Elevenses  is a short break taken at around 11:00a.m. to consume a drink or snack. The names and details vary among countries.

Regional variations

Australia and New Zealand
In Australia and New Zealand, elevenses is known as "morning tea" and occurs at approximately 10:30am. Many workplaces organize morning teas for staff to welcome new employees, for special occasions such as a birthday, or simply as a regular event. Food will sometimes be provided by the business, but often employees will be expected to bring food to share.

Farmers, shearers and tradespeople in both countries often refer to this mid-morning break as Smoko.

Belgium 

In Flemish, this kind of snack is called a tienuurtje, literally a "little (one of) 10 o'clock". A tienuurtje typically consists of one or more cookies or some piece of fruit and may be accompanied by fruit juice or chocolate milk. Many parents give their children a tienuurtje to eat during the mid-morning school break.
A similar kind of snack for the afternoon break is called a vieruurtje, literally "little (one of) 4 o'clock".

Chile
In many Spanish-speaking cultures, elevenses is observed under the name las once or la once (in Spanish, once means 'eleven'). However, in Chile it has shifted to the afternoon, sometimes replacing the traditional dinner.

In the 2010–2011 National Food Consumption Survey, around 80% of the Chileans reported having once. This is due to once sometimes replacing the traditional dinner in Chile, which only 30% of the population reported having. Here, traditional dinner means a proper meal with vegetables, meat, poultry and fish. La once resembles a light version of British High Tea.

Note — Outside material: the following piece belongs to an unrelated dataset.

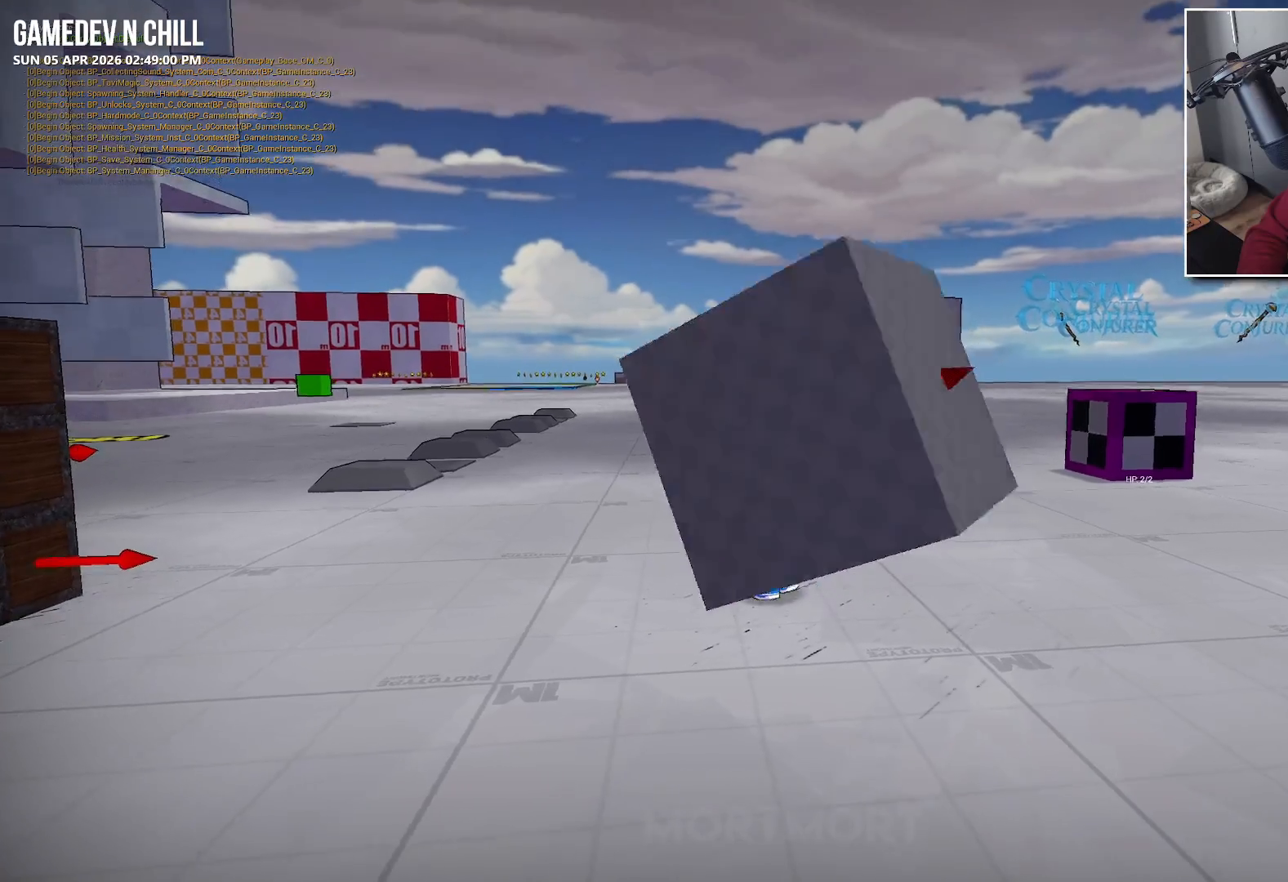
{"buttons": [], "left_stick": "center", "right_stick": "center", "events": [[50, "right_stick", "center"], [67, "left_stick", "center"], [217, "right_stick", "up-left"], [350, "left_stick", "down-right"], [433, "left_stick", "center"], [500, "right_stick", "center"]]}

An alternative widespread, but unfounded, popular etymology for the word in Chile is that priests (in other versions, workers or women) used the phrase tomar las once (Spanish: "drink the eleven") in reference to the eleven letters of the word Aguardiente to conceal the fact that they were drinking during the day.

Colombia

In Colombia, it is common to have a snack named onces. It consists mainly of hot chocolate or coffee  with arepa, bread, or crackers, usually taken around 5:00 p.m. In the morning, the snack consist of the same type of food but it is called medias nueves. It is served generally between 9:00 and 11:00.

Hungary 
Elevenses in Hungarian is called Tíz-órai which translates to "of the 10 o'clock", referring to "the meal of the 10 o'clock". This is a break between breakfast and lunch, when it is time for a light meal or snack. In schools the early lunch break is called a Tíz-órai break.  Parallel to the word Elevenses, Tíz-órai is often called Tenses "Tenzeez" by Hungarian-Americans and Hungarian-Britons.

India 
In certain parts of rural India, especially in northern states like Punjab, it is a usual practice to take tea break after couple of hours of breakfast. When the practice began, there was no set clock and break is usually between 10-11am, so it was named after 10am, as "Das-Baja" (means 10 o'clock tea).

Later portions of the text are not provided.